The Commercial-News, Danville, IL

November 19, 2009

DHA local preference to return

BY JENNIFER BAILEY

DANVILLE — Persons seeking public housing or a Section 8, subsidized housing, voucher will soon see themselves move up the waiting list if they live, work and go to school locally.

The “local preference” is part of a change in the entire preference structure for both DHA’s public housing and Section 8 programs.

A public hearing will be held Monday regarding this and other administrative policy changes and the Danville Housing Authority’s annual and five-year plans, prior to the authority’s board of commissioners acting on the plans next month.

After the hearing, the plans will be delivered to the city for Mayor Scott Eisenhauer to submit a letter with the plans stating they are in compliance with the city’s consolidated plan.

DHA officials must submit the plans to the U.S. Department of Housing and Urban Development by early January.

Not a lot of major changes are included in the plans.

The local preference waiting list change will allow local persons to be placed higher on the wait list than applicants from outside the city.

DHA executive director Greg Hilleary said officials will have to confirm a local address with a state-issued identification or confirm someone is working in the community or enrolled at Danville Area Community College.

The authority previously had the local preference, but a HUD representative ruled it was discriminatory, Hilleary previously said. But during a HUD review earlier this year, HUD officials asked why the DHA didn’t have the local preference for residents.

Hilleary said he’s confirmed through HUD they can have a local preference, with correct wording.

Only three preferences will remain for the wait lists: residency, a veteran’s preference and involuntary displacement by a disastrous event.

Applicants have earned points (preferences) toward gaining public housing or the federal rent payment assistance for being part of a two-parent household, being homeless, having a job and being a military veteran, among other criteria.

The two-parent preference is gone.

“There are a lot of single parents out there. This was putting them at a disadvantage,” Hilleary said.

Income preferences are gone too because they were difficult to confirm and slowed the process down, Hilleary said.

He said in general, the preference changes are a more “fair and equitable way to sort the wait list.”

“It will give local residents a leg up on someone applying from outside the county,” he added.

The preferences likely will change early next year.
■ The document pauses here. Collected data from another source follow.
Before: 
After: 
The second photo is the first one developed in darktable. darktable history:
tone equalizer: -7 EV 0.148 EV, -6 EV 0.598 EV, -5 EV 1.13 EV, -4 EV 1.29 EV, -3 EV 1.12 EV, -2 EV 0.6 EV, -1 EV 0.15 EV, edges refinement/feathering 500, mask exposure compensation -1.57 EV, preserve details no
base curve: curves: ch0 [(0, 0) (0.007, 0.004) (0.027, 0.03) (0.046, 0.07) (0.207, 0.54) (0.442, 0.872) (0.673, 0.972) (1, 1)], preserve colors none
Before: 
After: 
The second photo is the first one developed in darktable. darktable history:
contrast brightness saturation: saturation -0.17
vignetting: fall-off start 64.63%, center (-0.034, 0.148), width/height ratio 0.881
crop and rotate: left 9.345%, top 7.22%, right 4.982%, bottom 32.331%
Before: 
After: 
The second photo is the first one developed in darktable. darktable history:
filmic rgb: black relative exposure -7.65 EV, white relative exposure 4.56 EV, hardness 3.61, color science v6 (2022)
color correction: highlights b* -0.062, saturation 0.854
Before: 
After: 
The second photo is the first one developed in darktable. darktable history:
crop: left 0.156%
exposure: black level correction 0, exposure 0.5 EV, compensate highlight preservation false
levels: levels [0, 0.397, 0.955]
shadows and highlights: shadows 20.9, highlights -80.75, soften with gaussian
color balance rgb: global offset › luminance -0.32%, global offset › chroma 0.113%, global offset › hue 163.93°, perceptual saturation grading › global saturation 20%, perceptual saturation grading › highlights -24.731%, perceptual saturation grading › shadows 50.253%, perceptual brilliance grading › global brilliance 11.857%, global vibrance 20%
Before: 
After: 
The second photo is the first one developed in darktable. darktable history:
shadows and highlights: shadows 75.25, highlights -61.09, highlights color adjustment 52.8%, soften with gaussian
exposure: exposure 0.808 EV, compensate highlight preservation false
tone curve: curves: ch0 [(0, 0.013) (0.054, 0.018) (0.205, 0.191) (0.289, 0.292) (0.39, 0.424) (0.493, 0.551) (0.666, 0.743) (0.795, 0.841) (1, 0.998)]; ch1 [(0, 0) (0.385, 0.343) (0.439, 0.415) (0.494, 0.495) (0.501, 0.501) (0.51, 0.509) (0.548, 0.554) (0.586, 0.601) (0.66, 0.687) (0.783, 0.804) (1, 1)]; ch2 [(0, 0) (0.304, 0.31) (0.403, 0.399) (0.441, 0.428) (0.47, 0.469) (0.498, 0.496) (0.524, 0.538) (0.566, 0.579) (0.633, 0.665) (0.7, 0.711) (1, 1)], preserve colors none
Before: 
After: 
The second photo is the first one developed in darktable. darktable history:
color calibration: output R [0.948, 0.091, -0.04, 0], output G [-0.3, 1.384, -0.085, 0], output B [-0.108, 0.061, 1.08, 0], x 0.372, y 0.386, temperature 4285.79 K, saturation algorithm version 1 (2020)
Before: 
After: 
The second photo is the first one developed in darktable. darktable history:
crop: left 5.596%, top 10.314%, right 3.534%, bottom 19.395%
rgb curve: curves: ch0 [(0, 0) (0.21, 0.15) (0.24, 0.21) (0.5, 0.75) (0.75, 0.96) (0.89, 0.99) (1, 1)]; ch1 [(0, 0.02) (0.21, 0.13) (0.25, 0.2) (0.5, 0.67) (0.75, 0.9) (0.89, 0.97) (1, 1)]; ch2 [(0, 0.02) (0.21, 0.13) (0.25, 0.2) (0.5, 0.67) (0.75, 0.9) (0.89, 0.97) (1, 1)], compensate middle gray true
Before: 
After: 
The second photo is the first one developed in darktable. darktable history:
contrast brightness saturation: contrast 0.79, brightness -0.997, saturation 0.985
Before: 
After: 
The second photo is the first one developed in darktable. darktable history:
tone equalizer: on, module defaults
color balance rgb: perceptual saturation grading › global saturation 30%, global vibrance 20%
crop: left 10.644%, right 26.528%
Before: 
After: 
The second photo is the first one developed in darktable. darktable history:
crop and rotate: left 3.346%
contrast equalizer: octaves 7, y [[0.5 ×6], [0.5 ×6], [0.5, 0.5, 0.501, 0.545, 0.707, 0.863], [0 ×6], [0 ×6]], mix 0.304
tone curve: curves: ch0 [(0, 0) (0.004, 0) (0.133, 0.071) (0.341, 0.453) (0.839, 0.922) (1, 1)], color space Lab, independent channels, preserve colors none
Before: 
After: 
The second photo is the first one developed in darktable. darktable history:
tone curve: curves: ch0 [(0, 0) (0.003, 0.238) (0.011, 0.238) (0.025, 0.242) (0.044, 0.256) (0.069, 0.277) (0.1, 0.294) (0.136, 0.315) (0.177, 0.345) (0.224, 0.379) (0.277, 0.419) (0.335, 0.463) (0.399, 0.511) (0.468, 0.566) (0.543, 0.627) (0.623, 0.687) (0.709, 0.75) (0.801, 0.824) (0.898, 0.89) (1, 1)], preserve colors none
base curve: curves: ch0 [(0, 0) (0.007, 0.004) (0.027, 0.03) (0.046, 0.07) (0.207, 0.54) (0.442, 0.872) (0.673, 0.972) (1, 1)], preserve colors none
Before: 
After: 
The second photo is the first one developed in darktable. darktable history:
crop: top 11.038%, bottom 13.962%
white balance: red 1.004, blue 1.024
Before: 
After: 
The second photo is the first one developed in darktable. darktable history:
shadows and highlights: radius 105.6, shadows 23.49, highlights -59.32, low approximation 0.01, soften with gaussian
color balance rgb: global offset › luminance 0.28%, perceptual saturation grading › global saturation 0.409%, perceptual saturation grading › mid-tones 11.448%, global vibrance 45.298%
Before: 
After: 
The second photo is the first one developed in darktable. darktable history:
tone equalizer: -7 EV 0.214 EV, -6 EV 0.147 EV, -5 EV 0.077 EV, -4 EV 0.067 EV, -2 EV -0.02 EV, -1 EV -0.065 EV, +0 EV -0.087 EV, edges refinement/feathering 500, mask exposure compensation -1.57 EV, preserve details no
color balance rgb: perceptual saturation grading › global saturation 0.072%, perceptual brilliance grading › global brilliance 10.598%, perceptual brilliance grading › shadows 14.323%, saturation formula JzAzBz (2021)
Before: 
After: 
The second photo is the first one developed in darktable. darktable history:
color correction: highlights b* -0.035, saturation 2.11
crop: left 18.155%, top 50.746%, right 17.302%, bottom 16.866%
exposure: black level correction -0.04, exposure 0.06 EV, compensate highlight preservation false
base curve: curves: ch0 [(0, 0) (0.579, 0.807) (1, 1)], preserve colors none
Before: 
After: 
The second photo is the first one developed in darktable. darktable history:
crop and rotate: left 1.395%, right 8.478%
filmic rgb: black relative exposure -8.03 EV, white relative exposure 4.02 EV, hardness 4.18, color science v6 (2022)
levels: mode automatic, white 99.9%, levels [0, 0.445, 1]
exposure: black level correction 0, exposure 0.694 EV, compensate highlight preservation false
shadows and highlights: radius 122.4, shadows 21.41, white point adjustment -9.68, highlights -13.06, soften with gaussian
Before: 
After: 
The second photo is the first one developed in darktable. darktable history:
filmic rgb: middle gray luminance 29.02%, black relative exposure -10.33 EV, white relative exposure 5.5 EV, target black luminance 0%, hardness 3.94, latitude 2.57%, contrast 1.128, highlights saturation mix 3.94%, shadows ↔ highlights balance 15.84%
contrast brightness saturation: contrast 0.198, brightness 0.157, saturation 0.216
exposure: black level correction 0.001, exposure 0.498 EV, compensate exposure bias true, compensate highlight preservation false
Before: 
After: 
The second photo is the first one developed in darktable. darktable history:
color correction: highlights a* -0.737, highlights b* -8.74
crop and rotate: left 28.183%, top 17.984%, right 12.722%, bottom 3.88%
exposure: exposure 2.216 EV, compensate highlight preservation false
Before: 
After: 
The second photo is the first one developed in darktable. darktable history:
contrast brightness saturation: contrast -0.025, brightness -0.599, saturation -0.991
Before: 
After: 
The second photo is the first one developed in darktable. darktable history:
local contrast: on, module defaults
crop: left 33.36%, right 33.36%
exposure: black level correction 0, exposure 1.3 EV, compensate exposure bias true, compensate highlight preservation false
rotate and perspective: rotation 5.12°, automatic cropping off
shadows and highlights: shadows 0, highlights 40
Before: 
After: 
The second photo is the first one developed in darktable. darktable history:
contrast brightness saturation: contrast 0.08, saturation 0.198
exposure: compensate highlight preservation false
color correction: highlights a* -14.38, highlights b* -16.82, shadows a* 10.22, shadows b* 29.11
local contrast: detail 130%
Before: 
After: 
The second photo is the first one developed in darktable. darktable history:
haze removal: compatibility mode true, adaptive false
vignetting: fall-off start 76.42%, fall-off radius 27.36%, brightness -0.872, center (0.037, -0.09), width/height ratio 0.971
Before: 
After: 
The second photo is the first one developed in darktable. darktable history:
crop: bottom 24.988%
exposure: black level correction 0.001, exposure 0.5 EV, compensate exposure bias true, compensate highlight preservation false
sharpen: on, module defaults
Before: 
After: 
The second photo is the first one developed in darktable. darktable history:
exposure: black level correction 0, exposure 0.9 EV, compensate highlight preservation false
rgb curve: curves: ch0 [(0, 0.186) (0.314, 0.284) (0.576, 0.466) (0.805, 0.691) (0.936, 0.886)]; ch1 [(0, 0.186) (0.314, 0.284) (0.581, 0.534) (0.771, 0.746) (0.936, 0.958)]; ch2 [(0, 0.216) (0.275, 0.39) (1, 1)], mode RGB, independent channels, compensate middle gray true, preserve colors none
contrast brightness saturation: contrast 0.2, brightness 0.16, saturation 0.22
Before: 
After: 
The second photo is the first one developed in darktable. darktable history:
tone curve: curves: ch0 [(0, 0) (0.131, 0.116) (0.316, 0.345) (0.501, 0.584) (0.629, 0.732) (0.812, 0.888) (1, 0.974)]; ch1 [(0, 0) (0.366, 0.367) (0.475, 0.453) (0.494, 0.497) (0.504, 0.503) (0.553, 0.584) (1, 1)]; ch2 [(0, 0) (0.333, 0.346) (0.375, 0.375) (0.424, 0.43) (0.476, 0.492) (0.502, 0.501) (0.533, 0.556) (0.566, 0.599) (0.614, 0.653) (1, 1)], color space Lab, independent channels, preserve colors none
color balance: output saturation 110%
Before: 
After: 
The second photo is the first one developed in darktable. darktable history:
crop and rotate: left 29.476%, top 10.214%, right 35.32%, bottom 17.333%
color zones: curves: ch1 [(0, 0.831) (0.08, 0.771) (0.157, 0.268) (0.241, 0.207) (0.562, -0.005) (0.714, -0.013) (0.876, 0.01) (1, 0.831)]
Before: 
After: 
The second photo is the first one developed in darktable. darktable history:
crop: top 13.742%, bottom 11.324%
Hilleary said other plan changes included regulatory-required changes, and officials also left in the plan the possibility of expanding Section 8 services to Iroquois County. This is a way the housing authority could spend more of its Section 8, subsidized housing, funding to not lose more of it.

Hilleary said the issue was kept in the plan in case it becomes a focus in the future.

Other projects planned with federal stimulus money: demolition of the old administration building at Carver Park, renovating the Churchill Towers community room and restructuring Mer Che Manor units.

COMING UP

A public hearing to discuss the Danville Housing Authority’s annual and five-year plans will be at 6 p.m. Monday in the community room at the Fair Oaks Administration Building, 1607 Clyman Lane.